**Request:**
Before you finish, make sure each line of the records has been retyped exactly.

───── Records supplied ─────

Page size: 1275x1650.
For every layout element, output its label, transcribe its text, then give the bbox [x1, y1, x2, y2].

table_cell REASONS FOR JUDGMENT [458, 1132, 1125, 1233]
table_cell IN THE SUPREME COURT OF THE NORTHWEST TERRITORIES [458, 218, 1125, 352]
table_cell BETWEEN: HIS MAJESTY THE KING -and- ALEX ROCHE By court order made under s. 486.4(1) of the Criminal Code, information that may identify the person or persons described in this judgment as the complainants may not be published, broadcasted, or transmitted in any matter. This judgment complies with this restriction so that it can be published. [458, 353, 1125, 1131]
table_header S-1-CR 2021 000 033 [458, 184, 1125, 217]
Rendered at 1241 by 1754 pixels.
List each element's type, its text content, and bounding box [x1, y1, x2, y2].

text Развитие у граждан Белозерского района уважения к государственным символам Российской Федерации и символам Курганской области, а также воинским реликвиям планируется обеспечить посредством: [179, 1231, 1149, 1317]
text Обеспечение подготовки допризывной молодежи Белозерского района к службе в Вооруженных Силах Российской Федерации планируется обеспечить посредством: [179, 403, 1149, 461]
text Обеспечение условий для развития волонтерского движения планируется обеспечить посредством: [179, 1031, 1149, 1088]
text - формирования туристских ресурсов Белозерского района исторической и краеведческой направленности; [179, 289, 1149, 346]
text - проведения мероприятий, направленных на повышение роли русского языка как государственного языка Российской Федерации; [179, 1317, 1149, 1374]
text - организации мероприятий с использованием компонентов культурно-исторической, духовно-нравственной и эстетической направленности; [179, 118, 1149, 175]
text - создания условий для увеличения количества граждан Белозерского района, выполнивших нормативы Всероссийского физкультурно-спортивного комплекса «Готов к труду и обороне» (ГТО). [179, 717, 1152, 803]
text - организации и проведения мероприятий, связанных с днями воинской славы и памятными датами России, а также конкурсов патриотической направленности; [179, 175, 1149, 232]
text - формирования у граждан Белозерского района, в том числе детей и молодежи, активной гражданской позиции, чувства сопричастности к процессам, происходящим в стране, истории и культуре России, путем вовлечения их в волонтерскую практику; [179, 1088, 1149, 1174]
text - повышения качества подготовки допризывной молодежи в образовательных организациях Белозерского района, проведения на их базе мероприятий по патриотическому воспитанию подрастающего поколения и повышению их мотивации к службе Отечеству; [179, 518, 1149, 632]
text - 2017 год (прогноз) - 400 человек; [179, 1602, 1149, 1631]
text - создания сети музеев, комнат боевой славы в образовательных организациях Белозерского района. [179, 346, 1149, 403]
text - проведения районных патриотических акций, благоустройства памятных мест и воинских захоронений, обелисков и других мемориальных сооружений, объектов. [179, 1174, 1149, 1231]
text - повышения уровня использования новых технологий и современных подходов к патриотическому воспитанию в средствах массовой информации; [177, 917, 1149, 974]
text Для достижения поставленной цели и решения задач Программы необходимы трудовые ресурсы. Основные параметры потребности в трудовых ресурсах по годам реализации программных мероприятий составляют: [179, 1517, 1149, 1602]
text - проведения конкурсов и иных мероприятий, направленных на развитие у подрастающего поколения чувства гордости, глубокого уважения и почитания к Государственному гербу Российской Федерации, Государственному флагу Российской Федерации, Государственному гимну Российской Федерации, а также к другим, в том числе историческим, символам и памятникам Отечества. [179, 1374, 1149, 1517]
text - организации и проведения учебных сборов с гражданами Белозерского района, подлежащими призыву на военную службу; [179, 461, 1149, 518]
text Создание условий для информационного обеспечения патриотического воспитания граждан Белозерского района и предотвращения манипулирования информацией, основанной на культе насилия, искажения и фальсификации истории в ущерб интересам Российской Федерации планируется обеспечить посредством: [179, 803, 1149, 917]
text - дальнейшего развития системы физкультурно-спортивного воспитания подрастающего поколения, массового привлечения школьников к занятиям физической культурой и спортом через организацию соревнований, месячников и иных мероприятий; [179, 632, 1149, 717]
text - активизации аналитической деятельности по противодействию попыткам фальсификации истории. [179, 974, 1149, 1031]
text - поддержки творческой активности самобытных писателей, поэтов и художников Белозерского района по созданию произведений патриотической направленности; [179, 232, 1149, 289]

─────

**Exercise solution:**
Page size: 1275x1650.
For every layout element, output its label, transcribe its text, then give the bbox [x1, y1, x2, y2].

table_cell REASONS FOR JUDGMENT [458, 1132, 1125, 1233]
table_cell IN THE SUPREME COURT OF THE NORTHWEST TERRITORIES [458, 218, 1125, 352]
table_cell BETWEEN: HIS MAJESTY THE KING -and- ALEX ROCHE By court order made under s. 486.4(1) of the Criminal Code, information that may identify the person or persons described in this judgment as the complainants may not be published, broadcasted, or transmitted in any matter. This judgment complies with this restriction so that it can be published. [458, 353, 1125, 1131]
table_header S-1-CR 2021 000 033 [458, 184, 1125, 217]
Rendered at 1241 by 1754 pixels.
List each element's type, its text content, and bounding box [x1, y1, x2, y2].

text Развитие у граждан Белозерского района уважения к государственным символам Российской Федерации и символам Курганской области, а также воинским реликвиям планируется обеспечить посредством: [179, 1231, 1149, 1317]
text Обеспечение подготовки допризывной молодежи Белозерского района к службе в Вооруженных Силах Российской Федерации планируется обеспечить посредством: [179, 403, 1149, 461]
text Обеспечение условий для развития волонтерского движения планируется обеспечить посредством: [179, 1031, 1149, 1088]
text - формирования туристских ресурсов Белозерского района исторической и краеведческой направленности; [179, 289, 1149, 346]
text - проведения мероприятий, направленных на повышение роли русского языка как государственного языка Российской Федерации; [179, 1317, 1149, 1374]
text - организации мероприятий с использованием компонентов культурно-исторической, духовно-нравственной и эстетической направленности; [179, 118, 1149, 175]
text - создания условий для увеличения количества граждан Белозерского района, выполнивших нормативы Всероссийского физкультурно-спортивного комплекса «Готов к труду и обороне» (ГТО). [179, 717, 1152, 803]
text - организации и проведения мероприятий, связанных с днями воинской славы и памятными датами России, а также конкурсов патриотической направленности; [179, 175, 1149, 232]
text - формирования у граждан Белозерского района, в том числе детей и молодежи, активной гражданской позиции, чувства сопричастности к процессам, происходящим в стране, истории и культуре России, путем вовлечения их в волонтерскую практику; [179, 1088, 1149, 1174]
text - повышения качества подготовки допризывной молодежи в образовательных организациях Белозерского района, проведения на их базе мероприятий по патриотическому воспитанию подрастающего поколения и повышению их мотивации к службе Отечеству; [179, 518, 1149, 632]
text - 2017 год (прогноз) - 400 человек; [179, 1602, 1149, 1631]
text - создания сети музеев, комнат боевой славы в образовательных организациях Белозерского района. [179, 346, 1149, 403]
text - проведения районных патриотических акций, благоустройства памятных мест и воинских захоронений, обелисков и других мемориальных сооружений, объектов. [179, 1174, 1149, 1231]
text - повышения уровня использования новых технологий и современных подходов к патриотическому воспитанию в средствах массовой информации; [177, 917, 1149, 974]
text Для достижения поставленной цели и решения задач Программы необходимы трудовые ресурсы. Основные параметры потребности в трудовых ресурсах по годам реализации программных мероприятий составляют: [179, 1517, 1149, 1602]
text - проведения конкурсов и иных мероприятий, направленных на развитие у подрастающего поколения чувства гордости, глубокого уважения и почитания к Государственному гербу Российской Федерации, Государственному флагу Российской Федерации, Государственному гимну Российской Федерации, а также к другим, в том числе историческим, символам и памятникам Отечества. [179, 1374, 1149, 1517]
text - организации и проведения учебных сборов с гражданами Белозерского района, подлежащими призыву на военную службу; [179, 461, 1149, 518]
text Создание условий для информационного обеспечения патриотического воспитания граждан Белозерского района и предотвращения манипулирования информацией, основанной на культе насилия, искажения и фальсификации истории в ущерб интересам Российской Федерации планируется обеспечить посредством: [179, 803, 1149, 917]
text - дальнейшего развития системы физкультурно-спортивного воспитания подрастающего поколения, массового привлечения школьников к занятиям физической культурой и спортом через организацию соревнований, месячников и иных мероприятий; [179, 632, 1149, 717]
text - активизации аналитической деятельности по противодействию попыткам фальсификации истории. [179, 974, 1149, 1031]
text - поддержки творческой активности самобытных писателей, поэтов и художников Белозерского района по созданию произведений патриотической направленности; [179, 232, 1149, 289]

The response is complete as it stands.